EXERCISE BRIEF: Return each line below holding the string "pixels".

DATASET CONTENT:
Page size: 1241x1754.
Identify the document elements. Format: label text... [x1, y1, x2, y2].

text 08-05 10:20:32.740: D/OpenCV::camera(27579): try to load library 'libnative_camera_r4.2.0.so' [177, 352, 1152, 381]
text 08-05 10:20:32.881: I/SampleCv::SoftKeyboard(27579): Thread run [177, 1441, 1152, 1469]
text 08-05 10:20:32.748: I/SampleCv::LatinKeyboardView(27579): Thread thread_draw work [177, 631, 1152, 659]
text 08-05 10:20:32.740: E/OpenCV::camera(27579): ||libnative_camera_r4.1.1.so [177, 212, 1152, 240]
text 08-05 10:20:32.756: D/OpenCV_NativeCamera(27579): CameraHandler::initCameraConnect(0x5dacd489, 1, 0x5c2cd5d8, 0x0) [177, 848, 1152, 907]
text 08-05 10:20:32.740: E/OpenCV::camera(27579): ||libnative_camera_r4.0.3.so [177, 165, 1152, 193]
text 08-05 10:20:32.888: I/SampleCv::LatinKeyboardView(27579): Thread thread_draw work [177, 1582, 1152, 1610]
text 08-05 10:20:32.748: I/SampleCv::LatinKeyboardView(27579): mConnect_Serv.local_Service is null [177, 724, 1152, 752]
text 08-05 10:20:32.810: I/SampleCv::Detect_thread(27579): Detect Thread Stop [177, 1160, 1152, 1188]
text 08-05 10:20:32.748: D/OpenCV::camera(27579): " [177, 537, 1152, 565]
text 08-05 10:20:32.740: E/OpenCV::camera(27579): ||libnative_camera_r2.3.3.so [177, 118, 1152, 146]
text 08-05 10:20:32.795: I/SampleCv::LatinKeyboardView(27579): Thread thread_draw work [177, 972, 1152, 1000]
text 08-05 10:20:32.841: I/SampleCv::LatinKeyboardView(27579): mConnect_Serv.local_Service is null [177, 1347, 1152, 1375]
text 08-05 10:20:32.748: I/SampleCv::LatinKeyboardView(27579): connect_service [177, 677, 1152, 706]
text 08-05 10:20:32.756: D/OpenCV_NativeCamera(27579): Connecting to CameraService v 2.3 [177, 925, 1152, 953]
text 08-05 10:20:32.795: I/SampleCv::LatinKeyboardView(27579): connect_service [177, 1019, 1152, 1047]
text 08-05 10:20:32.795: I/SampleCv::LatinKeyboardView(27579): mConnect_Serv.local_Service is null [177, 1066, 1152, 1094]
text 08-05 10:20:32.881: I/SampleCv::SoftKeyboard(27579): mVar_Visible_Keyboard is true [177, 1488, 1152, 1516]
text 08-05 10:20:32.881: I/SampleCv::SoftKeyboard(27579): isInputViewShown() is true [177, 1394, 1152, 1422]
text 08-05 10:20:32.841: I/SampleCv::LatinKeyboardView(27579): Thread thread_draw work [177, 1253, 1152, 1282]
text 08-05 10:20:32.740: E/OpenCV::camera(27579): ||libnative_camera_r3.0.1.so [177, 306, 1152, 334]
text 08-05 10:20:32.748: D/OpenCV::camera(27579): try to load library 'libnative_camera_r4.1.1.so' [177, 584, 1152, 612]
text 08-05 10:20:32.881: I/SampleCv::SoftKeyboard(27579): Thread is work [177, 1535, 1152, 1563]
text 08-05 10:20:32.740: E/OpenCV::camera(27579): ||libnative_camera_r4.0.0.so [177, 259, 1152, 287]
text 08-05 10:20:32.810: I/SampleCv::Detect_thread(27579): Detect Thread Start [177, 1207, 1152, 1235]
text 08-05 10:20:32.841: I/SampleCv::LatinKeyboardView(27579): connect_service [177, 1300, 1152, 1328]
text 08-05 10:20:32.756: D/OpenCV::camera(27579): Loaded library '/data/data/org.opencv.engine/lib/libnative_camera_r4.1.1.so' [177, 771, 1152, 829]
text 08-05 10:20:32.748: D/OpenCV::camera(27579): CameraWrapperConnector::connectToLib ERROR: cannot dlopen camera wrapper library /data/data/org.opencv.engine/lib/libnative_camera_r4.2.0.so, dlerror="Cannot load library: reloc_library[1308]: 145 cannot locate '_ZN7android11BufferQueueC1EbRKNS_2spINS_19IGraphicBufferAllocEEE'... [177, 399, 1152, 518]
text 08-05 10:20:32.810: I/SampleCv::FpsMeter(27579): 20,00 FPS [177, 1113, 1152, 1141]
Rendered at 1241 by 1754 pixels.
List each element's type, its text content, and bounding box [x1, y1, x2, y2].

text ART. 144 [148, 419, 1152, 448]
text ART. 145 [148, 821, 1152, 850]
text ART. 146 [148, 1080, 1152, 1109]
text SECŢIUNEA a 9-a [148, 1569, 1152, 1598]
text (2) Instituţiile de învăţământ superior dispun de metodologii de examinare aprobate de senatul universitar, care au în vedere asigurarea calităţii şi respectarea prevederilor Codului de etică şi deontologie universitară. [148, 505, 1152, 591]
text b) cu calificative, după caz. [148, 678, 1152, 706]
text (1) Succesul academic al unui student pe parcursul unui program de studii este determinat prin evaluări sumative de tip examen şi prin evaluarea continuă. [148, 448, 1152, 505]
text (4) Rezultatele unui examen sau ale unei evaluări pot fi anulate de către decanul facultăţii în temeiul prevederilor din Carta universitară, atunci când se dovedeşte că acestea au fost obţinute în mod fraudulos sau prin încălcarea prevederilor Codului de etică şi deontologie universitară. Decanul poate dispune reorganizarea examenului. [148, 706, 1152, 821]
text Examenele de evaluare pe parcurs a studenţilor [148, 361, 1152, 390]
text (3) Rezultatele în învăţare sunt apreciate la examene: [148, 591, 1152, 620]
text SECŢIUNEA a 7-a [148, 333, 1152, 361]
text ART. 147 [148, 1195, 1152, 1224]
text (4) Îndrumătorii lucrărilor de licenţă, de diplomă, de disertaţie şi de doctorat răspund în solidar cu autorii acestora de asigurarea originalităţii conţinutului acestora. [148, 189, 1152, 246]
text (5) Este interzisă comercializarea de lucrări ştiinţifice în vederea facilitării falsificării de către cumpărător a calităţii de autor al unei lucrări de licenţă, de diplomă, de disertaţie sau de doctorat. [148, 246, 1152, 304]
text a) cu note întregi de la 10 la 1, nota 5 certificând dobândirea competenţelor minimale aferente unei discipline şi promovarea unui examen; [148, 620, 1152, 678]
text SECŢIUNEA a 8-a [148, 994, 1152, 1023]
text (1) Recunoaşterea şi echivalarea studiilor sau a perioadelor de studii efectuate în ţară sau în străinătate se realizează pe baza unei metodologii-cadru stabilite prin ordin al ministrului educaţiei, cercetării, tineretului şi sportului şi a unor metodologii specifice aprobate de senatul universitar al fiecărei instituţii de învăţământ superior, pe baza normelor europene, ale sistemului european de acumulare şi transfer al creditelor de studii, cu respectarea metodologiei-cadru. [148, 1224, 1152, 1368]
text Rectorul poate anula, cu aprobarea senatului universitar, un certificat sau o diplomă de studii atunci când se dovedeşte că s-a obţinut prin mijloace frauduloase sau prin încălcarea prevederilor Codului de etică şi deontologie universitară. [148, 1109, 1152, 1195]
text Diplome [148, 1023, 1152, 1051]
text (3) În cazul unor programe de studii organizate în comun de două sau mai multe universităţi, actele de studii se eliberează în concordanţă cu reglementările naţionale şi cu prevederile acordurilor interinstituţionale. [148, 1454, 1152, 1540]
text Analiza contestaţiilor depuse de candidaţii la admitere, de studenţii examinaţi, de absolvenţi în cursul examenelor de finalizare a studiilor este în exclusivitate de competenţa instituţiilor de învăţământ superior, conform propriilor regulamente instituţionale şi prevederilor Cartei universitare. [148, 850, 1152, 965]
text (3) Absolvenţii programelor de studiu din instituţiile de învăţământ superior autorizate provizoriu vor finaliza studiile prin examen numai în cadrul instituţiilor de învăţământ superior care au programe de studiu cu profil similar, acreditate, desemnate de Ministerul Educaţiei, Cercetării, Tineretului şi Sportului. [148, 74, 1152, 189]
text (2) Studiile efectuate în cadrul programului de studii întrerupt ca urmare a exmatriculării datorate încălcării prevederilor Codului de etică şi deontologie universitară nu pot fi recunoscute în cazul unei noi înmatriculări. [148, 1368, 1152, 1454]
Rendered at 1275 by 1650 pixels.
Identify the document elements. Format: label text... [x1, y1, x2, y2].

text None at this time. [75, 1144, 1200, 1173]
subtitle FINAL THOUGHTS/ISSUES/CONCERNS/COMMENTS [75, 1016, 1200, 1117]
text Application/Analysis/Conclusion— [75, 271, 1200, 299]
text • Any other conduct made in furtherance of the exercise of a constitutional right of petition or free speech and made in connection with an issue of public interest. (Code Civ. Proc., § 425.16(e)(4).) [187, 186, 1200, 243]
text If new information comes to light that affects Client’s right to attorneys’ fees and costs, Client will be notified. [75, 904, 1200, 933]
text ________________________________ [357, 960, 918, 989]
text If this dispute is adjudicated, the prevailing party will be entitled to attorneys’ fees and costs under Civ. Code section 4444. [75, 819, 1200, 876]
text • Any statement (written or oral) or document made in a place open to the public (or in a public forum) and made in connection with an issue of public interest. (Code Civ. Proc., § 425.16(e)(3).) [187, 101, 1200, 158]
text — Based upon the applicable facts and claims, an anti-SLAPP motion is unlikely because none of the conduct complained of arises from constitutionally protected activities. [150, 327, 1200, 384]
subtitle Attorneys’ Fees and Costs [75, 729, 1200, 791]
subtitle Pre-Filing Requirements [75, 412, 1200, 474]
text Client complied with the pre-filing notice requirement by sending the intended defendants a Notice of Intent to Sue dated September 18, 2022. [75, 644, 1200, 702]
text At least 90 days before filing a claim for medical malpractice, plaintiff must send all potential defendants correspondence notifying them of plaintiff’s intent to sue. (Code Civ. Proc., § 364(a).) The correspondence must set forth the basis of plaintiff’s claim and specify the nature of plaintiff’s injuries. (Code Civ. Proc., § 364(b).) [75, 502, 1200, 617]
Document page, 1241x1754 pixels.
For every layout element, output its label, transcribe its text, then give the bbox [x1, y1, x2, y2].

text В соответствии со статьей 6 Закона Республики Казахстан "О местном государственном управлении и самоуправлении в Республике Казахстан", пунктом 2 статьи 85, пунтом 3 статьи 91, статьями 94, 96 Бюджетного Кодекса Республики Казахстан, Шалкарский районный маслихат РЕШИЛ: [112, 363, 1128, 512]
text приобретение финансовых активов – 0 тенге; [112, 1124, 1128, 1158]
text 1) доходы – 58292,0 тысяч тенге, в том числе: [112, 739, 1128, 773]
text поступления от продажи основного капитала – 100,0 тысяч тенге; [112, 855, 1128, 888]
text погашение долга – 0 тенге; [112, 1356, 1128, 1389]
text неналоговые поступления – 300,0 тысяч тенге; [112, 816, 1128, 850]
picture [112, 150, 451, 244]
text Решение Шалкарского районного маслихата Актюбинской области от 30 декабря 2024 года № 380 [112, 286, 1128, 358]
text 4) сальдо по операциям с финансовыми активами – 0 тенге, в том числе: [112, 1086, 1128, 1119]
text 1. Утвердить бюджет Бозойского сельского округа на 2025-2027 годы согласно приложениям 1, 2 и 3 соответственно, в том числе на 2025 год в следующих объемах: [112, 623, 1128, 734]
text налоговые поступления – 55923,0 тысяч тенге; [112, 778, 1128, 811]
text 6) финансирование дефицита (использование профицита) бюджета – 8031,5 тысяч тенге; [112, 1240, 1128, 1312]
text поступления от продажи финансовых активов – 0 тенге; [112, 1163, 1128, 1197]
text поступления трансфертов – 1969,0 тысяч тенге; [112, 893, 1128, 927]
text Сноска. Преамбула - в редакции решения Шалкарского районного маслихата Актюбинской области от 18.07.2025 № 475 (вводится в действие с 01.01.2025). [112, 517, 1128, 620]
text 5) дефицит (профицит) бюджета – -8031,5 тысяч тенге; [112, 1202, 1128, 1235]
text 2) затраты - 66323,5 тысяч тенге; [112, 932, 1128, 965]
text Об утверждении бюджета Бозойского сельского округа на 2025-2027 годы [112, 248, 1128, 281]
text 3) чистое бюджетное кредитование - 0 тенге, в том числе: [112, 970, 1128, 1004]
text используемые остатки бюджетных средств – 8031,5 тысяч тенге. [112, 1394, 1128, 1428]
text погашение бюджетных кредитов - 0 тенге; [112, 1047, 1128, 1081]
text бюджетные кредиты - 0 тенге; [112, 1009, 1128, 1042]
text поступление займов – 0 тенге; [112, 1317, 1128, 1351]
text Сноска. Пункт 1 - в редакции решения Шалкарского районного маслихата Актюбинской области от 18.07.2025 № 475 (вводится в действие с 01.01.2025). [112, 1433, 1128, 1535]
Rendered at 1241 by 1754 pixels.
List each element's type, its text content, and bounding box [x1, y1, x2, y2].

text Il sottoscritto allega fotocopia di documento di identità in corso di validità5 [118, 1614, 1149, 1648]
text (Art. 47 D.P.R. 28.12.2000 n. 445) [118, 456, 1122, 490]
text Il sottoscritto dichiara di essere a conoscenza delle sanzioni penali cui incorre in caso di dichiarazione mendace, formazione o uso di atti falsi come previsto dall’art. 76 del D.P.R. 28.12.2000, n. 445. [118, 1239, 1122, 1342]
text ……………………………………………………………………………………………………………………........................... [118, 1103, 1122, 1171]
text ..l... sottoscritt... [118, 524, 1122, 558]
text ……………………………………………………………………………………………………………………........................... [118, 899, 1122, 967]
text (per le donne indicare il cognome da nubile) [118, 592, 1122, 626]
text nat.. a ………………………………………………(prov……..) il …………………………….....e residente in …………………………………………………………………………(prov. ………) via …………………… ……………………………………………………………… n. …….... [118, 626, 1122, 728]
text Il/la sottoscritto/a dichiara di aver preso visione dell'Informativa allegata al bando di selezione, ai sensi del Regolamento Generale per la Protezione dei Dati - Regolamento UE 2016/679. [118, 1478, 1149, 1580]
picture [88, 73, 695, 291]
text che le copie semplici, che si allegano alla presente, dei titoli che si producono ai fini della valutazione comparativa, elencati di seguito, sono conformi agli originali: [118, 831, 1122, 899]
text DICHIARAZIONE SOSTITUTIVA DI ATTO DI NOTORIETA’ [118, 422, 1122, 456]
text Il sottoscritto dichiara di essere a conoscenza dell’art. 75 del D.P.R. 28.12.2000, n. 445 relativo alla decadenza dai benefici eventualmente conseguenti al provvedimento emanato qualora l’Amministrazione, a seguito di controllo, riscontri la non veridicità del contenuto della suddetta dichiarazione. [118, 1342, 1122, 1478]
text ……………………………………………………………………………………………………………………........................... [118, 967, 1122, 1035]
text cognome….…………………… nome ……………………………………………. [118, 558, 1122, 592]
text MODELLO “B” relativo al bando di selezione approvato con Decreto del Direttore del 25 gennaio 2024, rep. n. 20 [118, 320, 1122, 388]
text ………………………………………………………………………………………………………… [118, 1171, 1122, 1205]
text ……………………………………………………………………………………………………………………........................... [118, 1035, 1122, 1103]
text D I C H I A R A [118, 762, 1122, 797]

EXERCISE OUTPUT:
Rendered at 1241 by 1754 pixels.
Rendered at 1275 by 1650 pixels.
Document page, 1241x1754 pixels.
Rendered at 1241 by 1754 pixels.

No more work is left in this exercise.